Aujourd’hui comme lors de sa précédente mandature, Trump a pour objectif de réduire sa dépendance face aux autres puissances et plus particulièrement la Chine. Cela dit, comme précédemment, les Etats Unis de Trump peuvent se heurter aux mêmes conséquences que pour la situation de l’acier. La différence est le déplacement du terrain de bataille de l’industrie métallurgique vers l’industrie technologique et notamment les innovations liées à l’IA.
Pareillement qu’hier, les conséquences d’un protectionnisme américain et de la subséquente guerre avec la Chine risque de produire des effets récessifs sur la croissance mondiale.
La littérature économique est friande d’exemples où l’augmentation de taxes résulte inévitablement en une récession de l’activité économique. Si aujourd’hui, l’UE a appris les leçons de l’histoire en diversifiant ses échanges (liens plus solides avec notamment le Canada et certains pays asiatiques), il n’en demeure pas moins que son interdépendance avec les USA est toujours importante. En témoignent, les importations françaises en provenance des États-Unis se sont élevées à environ 42 milliards de dollars (5,18% du commerce), tandis que les exportations françaises vers les États-Unis ont atteint 50 milliards de dollars (8,22% du commerce (Observatory of Economic Complexity, 2024). Enfin, il est intéressant de noter que malgré les mesures tarifaires entreprises sous Trump, le déficit commercial américain a atteint 779,8 milliards de dollars en 2023.
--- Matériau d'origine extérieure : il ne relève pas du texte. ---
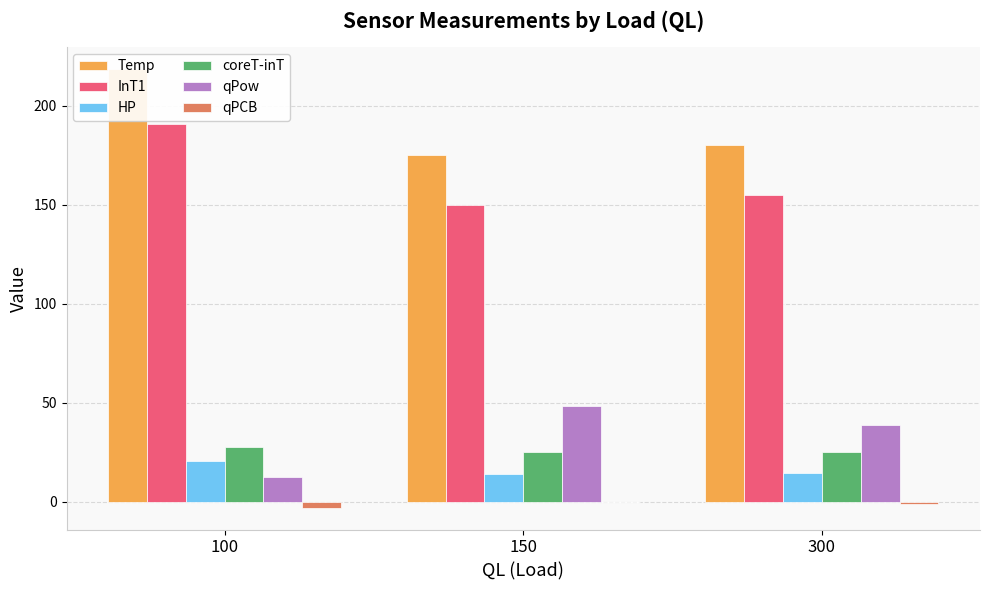

How many bars are there in each group?

6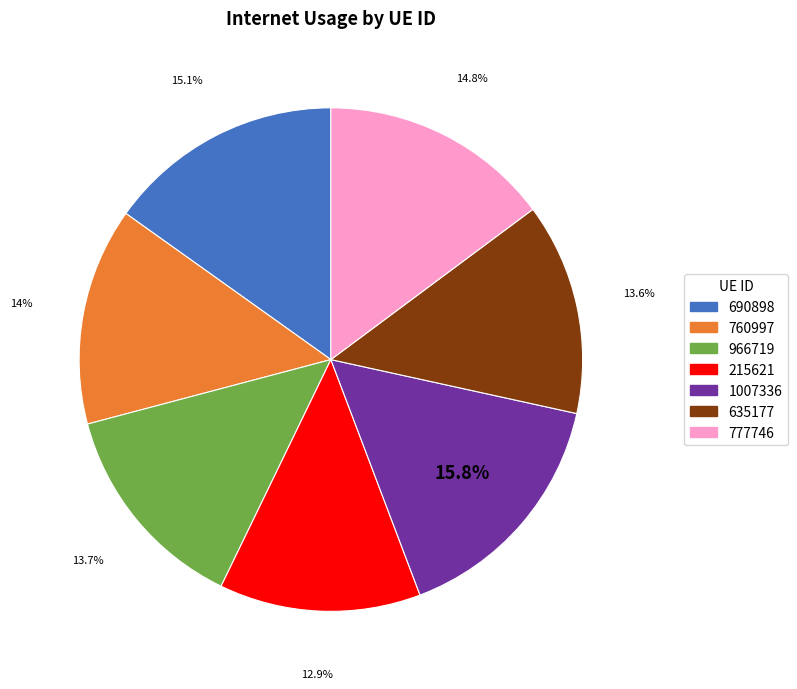

Which slice is the largest?

1007336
Quelles perspectives pour l’avenir ?
Face à une volonté protectionniste affichée de l’administration Trump, les acteurs du commerce mondiale sont dans une incertitude bien marquée. Un premier signe est la guerre commerciale et technologique avec la Chine qui semble relancée sur le nouveau terrain de l’IA. En effet, l’interdiction temporaire de TikTok a sonné le premier glas avant l’annonce du projet Stargate avec sa promesse d’investissement à 500 milliards de dollars pour dominer les terrains de l’IA et du spatial. L’actualité chinoise a sonné l’heure de la réponse avec le lancement d’une nouvelle génération d’outils IA tels que DeepSeek ou encore Qwen d’Alibaba qui atteint une meilleure performance que GPT 4-0 en utilisant des processeurs Nvidia moins puissants et libres d’accès. Cela montre que la concurrence USA-Chine est bien rude malgré les embargos commerciaux des uns comme les autres (Processeurs puissants Nvidia pour les USA et les terres rares pour la Chine par exemple).
Dans ce contexte, l’Europe doit faire plus que jamais preuve d’unité et de solidarité en termes d’investissement pour réduire drastiquement sa dépendance énergétique (le cas Allemand avec le pétrole américain), sa dépendance numérique ( réseaux sociaux soient d’origine chinoise -TikTok- ou américaine-Facebook,X-), sa dépendance industrielle (la Chine détient toujours le titre d’usine du monde) et sa dépendance financière avec l’accumulation de dettes financières détenues en grande partie par les USA et la Chine.
Plus spécifiquement, il s’agit pour la France de renouer avec sa longue tradition d’excellence diplomatique en misant sur des marchés à haut potentiel de croissance (les pays du Maghreb, les pays d’Afrique subsahariennes). La récente dégradation des liens avec ses pays a largement profité à la Chine qui est désormais bien implantée sur le continent Africain. Il s’agit aussi pour la France de retrouver une rationalité budgétaire et une stabilité politique suffisante pour mieux tenir son rôle de second moteur dans le couple Franco-Allemand.
En dernier lieu, il semble que l’arrivée de Trump sonne le retour d’un monde aux allures bi polaires avec une Amérique conquérante et bien mobilisée contre le bloc chinois.
Il est peu de conclure que le multilatéralisme est en voie de disparition.